Title. The system has already been implemented for some time and should have enough data to see who’s been abusing it and who hasn’t.
The number values are discussable, but here’s a rough draft:
Step 1.
- Anyone who has submitted at least 50 reports since the new system (to scale for total games played, not counting those who played 1 match and reported 4 never to be heard from again)
- Of which the reports scale above 2.0 on average per game (hinting at mass reporting)
- And the reports have not been found guilty in overwatch (guilty = not counted in the revocation).
= SHOULD have their report privilege revoked.
The rest (who report in moderation) should automatically have their reports be overwatch cased going forward. We might not even need the automatic system anymore since reports should drop by -90% estimated.
Results:
- Overwatch won’t be bloated with false positives anymore
- Guaranteeing convictions of positive cases
- Stops wasting the overwatch reviewers’ time with false positives
- Players will no longer abuse reports or see their BS suffer at the hands of abusers
- Guarantees players will gradually balance out at their natural behaviour score.
- Guarantees players won’t incorrectly be sent to LP, as has also happened.
- Improves the situation for the false positives affected by the behaviour score’s current restrictions (chat mute, mic mute, inability to play ranked). Any false positives will be sure to climb out after some time, and could even see their behaviour score compensated for by the reports caused by those who’ve been caught as a report abuser.
- Encourages positive behaviour going forward. The current state of perceived helplessness where some players feel like they are unjustly punished and lose behaviour score no matter they do, will dissipate. This state of perceived helplessness is undesirable since it does not reinforce positive behaviour in any way, but does the complete opposite in fact. It instills toxicity where certain players feel prone to griefing since they find themselves unjustly punished anyway. This psychology, immature but real nonetheless, can easily be combated to create an overall better gaming environemnt.
- Encourages reporting responsibility going forward. If people want to keep their right to report real griefers, they will be less prone to submitting it at the first sign of tilt as is now.
Step 2.
Now, re-implement this check every 3 or so months to address the average report-ratio for that period.
- For people making new accounts/buys accounts/plays on old smurf accounts who simply switch account and keep abusing the report system. Or – people who were previously reporting in moderation suddenly turning abusive. The system requires continued checks to work.
Step 3.
Now, what about those who reported 2.1 on average and are affected by this system? Should they never be able to report again? Well, luckily, short term, there ought to be at least be someone in their game who can report and overwatch case for all of them. Even on the enemy team if need be.

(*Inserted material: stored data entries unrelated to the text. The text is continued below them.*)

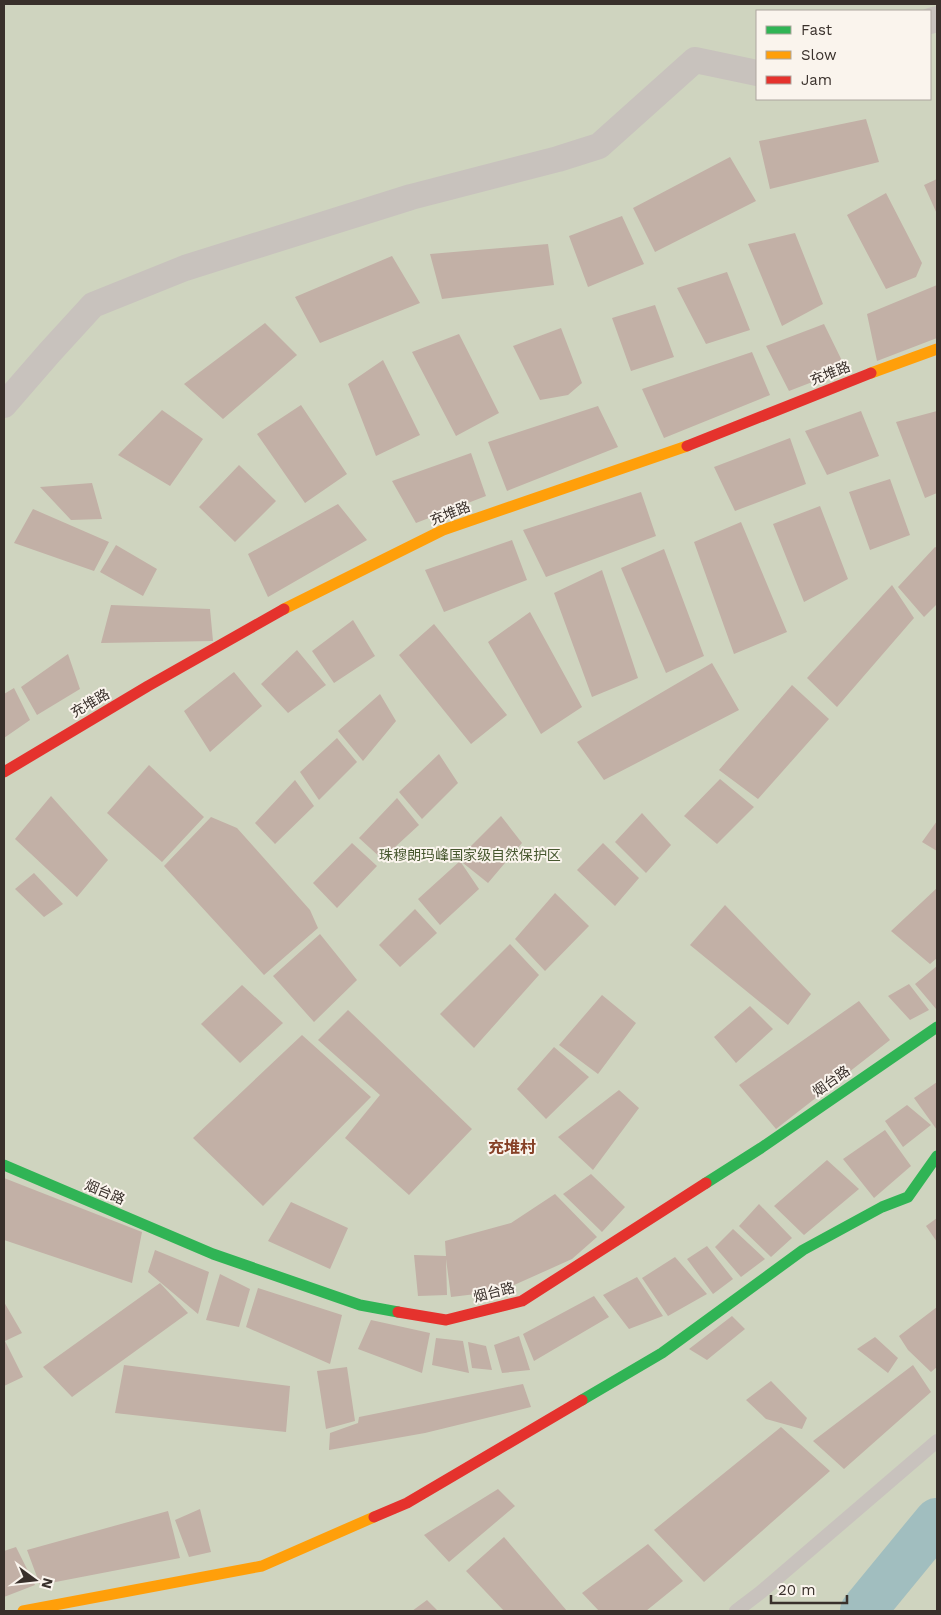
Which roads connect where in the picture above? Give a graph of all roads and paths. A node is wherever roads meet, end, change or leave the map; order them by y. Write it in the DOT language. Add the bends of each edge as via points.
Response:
graph roads {
  1 [pos="756,73"];
  2 [pos="937,349"];
  3 [pos="4,405"];
  4 [pos="4,772"];
  5 [pos="937,1026"];
  6 [pos="937,1156"];
  7 [pos="4,1165"];
  8 [pos="937,1440"];
  9 [pos="23,1611"];
  10 [pos="736,1611"];
  1 -- 3 [label="street" via="695,60 599,146 392,203 185,268 93,305"];
  2 -- 4 [label="street, 充堆路" via="690,445 443,530 301,599"];
  5 -- 7 [label="street, 烟台路" via="761,1148 522,1301 446,1320 360,1305 213,1254"];
  6 -- 9 [label="street" via="908,1197 882,1207 803,1250 662,1353 406,1503 262,1566"];
  8 -- 10 [label="lane"];
}
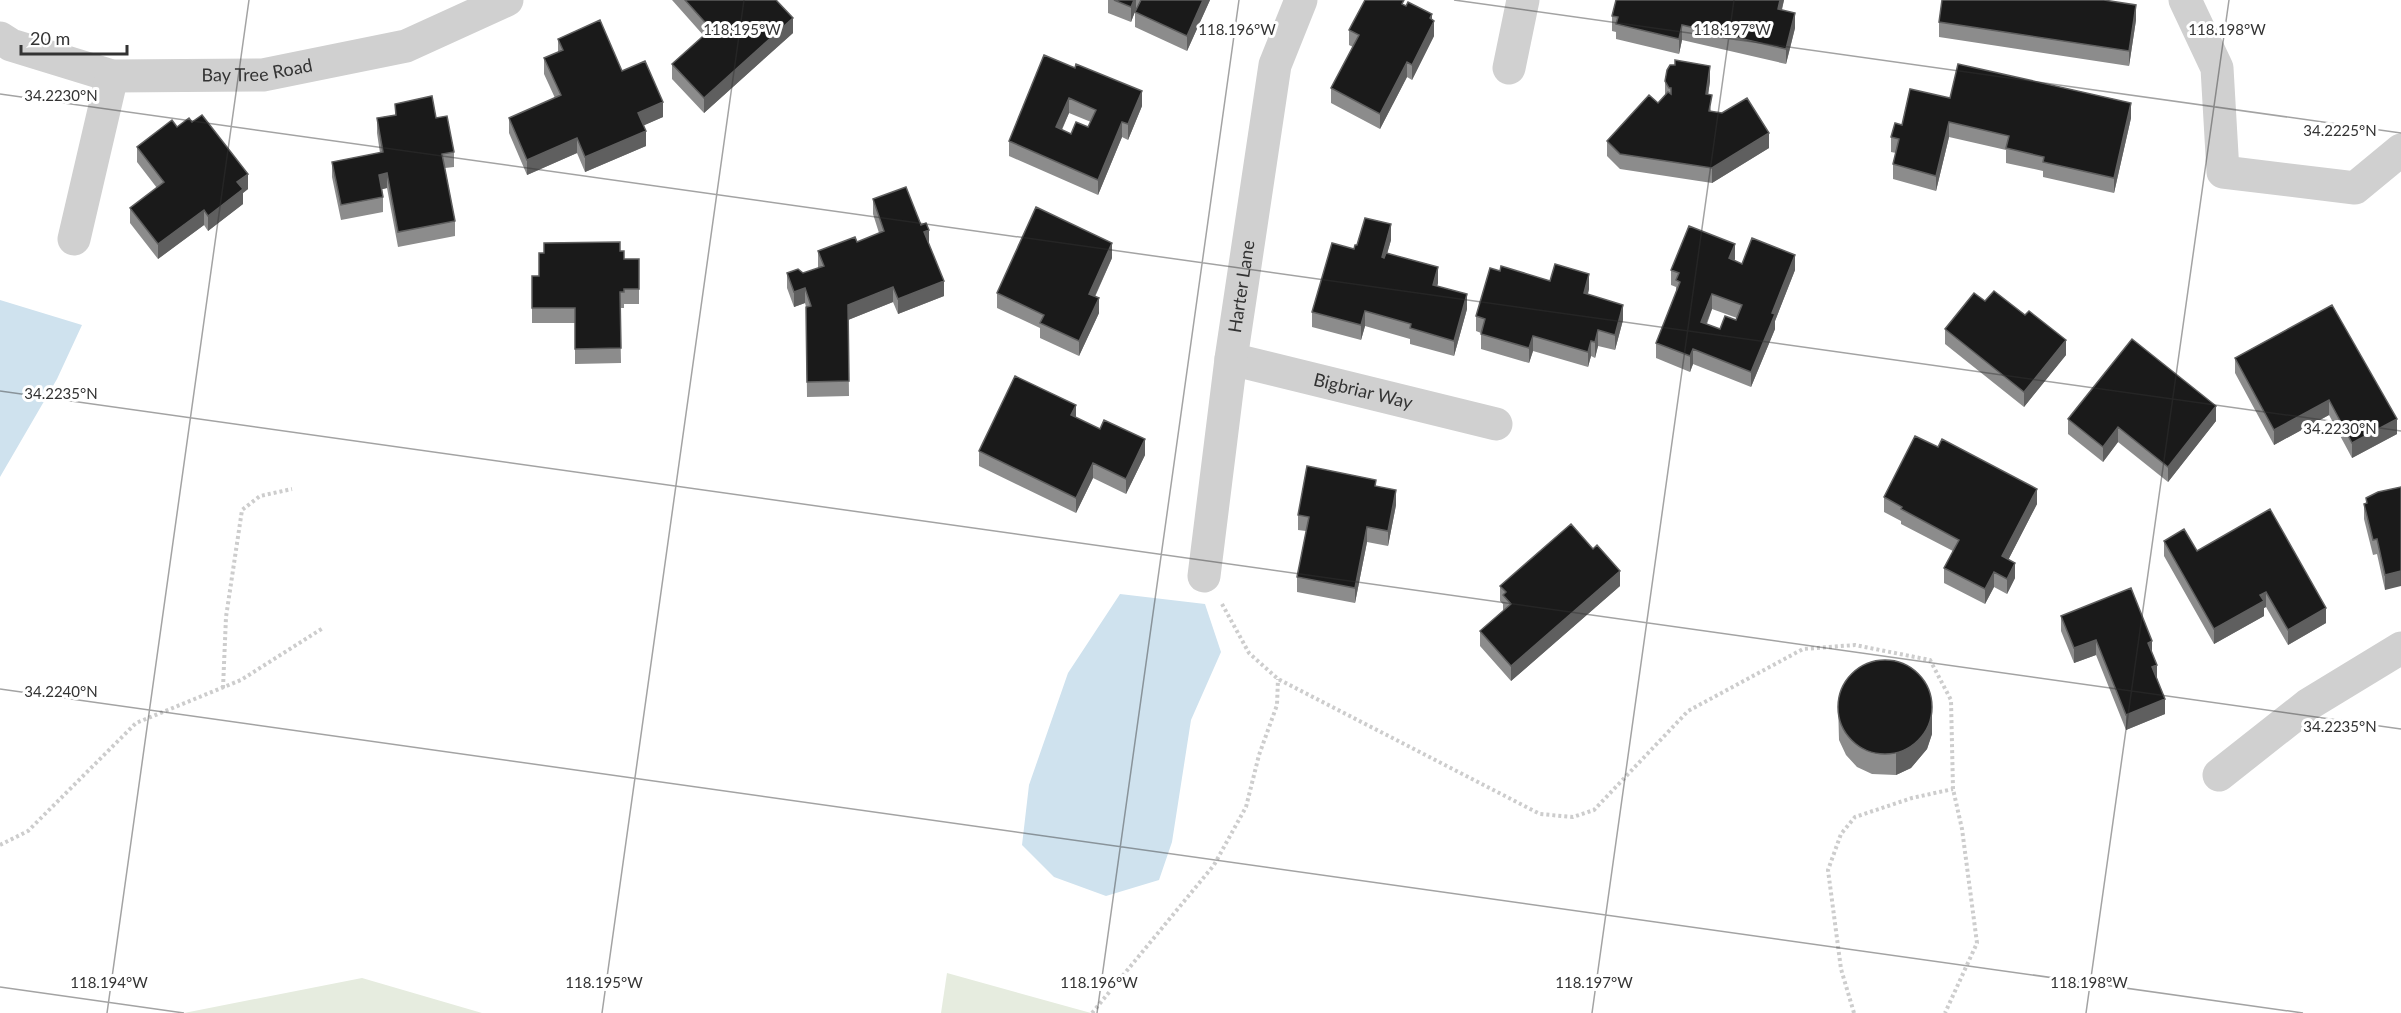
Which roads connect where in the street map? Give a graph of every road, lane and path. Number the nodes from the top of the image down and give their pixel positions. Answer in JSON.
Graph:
{"nodes":[{"id":1,"x":1301,"y":0,"type":"edge"},
{"id":2,"x":1523,"y":0,"type":"edge"},
{"id":3,"x":2185,"y":0,"type":"edge"},
{"id":4,"x":503,"y":1,"type":"edge"},
{"id":5,"x":0,"y":38,"type":"edge"},
{"id":6,"x":1509,"y":68,"type":"dead end"},
{"id":7,"x":112,"y":76,"type":"junction"},
{"id":8,"x":2401,"y":150,"type":"edge"},
{"id":9,"x":74,"y":239,"type":"dead end"},
{"id":10,"x":1231,"y":359,"type":"junction"},
{"id":11,"x":1496,"y":424,"type":"dead end"},
{"id":12,"x":292,"y":489,"type":"dead end"},
{"id":13,"x":1204,"y":576,"type":"joint"},
{"id":14,"x":323,"y":628,"type":"dead end"},
{"id":15,"x":2401,"y":648,"type":"edge"},
{"id":16,"x":1278,"y":679,"type":"junction"},
{"id":17,"x":223,"y":688,"type":"junction"},
{"id":18,"x":2219,"y":775,"type":"dead end"},
{"id":19,"x":1953,"y":789,"type":"junction"},
{"id":20,"x":0,"y":845,"type":"edge"},
{"id":21,"x":1092,"y":1013,"type":"edge"},
{"id":22,"x":1854,"y":1013,"type":"edge"},
{"id":23,"x":1945,"y":1013,"type":"edge"}],
"edges":[{"from":1,"to":10,"type":"street","name":"Harter Lane"},
{"from":2,"to":6,"type":"street"},
{"from":3,"to":8,"type":"street"},
{"from":4,"to":7,"type":"street","name":"Bay Tree Road"},
{"from":5,"to":7,"type":"street","name":"Bay Tree Road"},
{"from":7,"to":9,"type":"street"},
{"from":10,"to":11,"type":"street","name":"Bigbriar Way"},
{"from":10,"to":13,"type":"street","name":"Harter Lane"},
{"from":12,"to":17,"type":"path"},
{"from":13,"to":16,"type":"path"},
{"from":14,"to":17,"type":"path"},
{"from":15,"to":18,"type":"street"},
{"from":16,"to":19,"type":"path"},
{"from":16,"to":21,"type":"path"},
{"from":17,"to":20,"type":"path"},
{"from":19,"to":22,"type":"path"},
{"from":19,"to":23,"type":"path"}]}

Long term, introduce revocation decay. Depending on how high they are up the “report-abuse scale”, introduce a checker that lowers their report abuse by -0.1 per 10 games played. So, after 100 games, they will be lowered by -1 on the report scale. Meaning after 100 games, someone with 9.0 average reports goes to 8.0. Once they are back down below 2.0 (or even better: 1.0 or even 0.5 going forward), they can report again. Remember, cases found guilty do not count!
Again, the exact numbers may be discussed. But valve should already have the information to address this issue responsibly and create an overall improved system to what is now.
The system already discards false reports in 80-90% cases and 100% for voice/chat if you do not use chat. Because of that there is no need to have players privileges revoked because the system filters these reports out. The only thing they need to do is make it more strict toward a certain type of griefing/toxic behavior.